Here is a detailed description of VTT in the top-voted answer.But the answer does not explain why is there a top-offset in the VTT.
From my point of view,when we down_cast a base pointer to derived pointer,the compiler already knows the offset needed to be adjusted in compile time(when there is no virtual derivation) ,so there is no need to store a top_offset in situation below:
class A {
public:
int a;
};
class B {
public:
int b;
virtual void w();
};
class C : public A, public B {
public:
int c;
};
In this case, objects of type C are laid out like this (numbers assuming 32-bit pointers):
+-----------------------+
| 0 (top_offset) |//why?
+-----------------------+
c --> +----------+ | ptr to typeinfo for C |
| vtable |-------> +-----------------------+
+----------+ | A::v() |
| a | +-----------------------+
+----------+ | -8 (top_offset) |//why?
| vtable |---+ +-----------------------+
+----------+ | | ptr to typeinfo for C |
| b | +---> +-----------------------+
+----------+ | B::w() |
| c | +-----------------------+
+----------+
Why is there a top_offset in VTT under such situation?

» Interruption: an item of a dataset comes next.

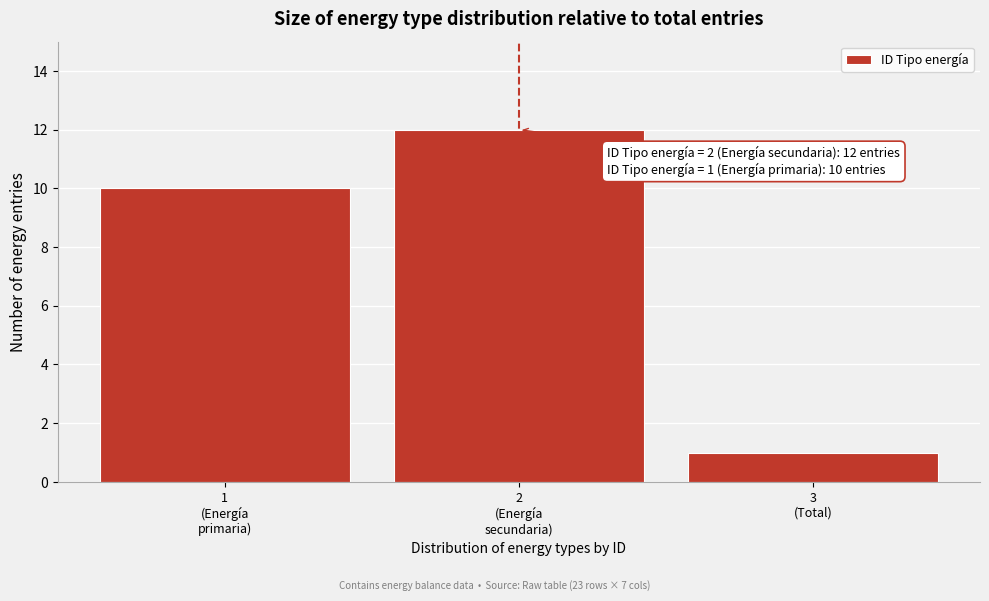

Reading left to right, list all the values displayed in this chart.

10	12	1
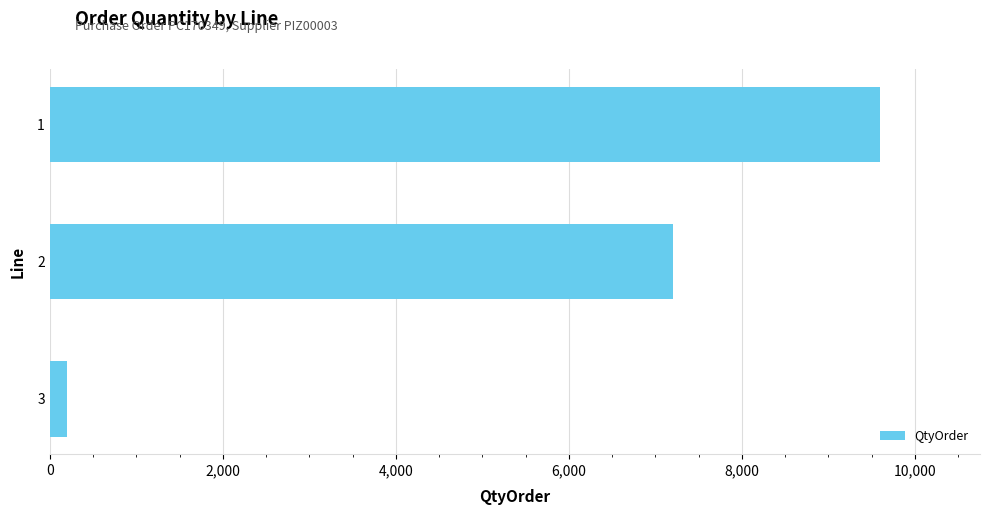

How many distinct data groups are displayed?

1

I think the top_offset and virtual base offset are only needed in virtual inheritance.
void *top(B *b) { return dynamic_cast<void *>(b); }
There is no way for the compiler to determine at compile time what the correct offset is. This function may be called with a null pointer, a pointer to a complete B object, or a pointer to a B subobject. The three cases need to be handled differently. The offset in the vtable is what allows this to work.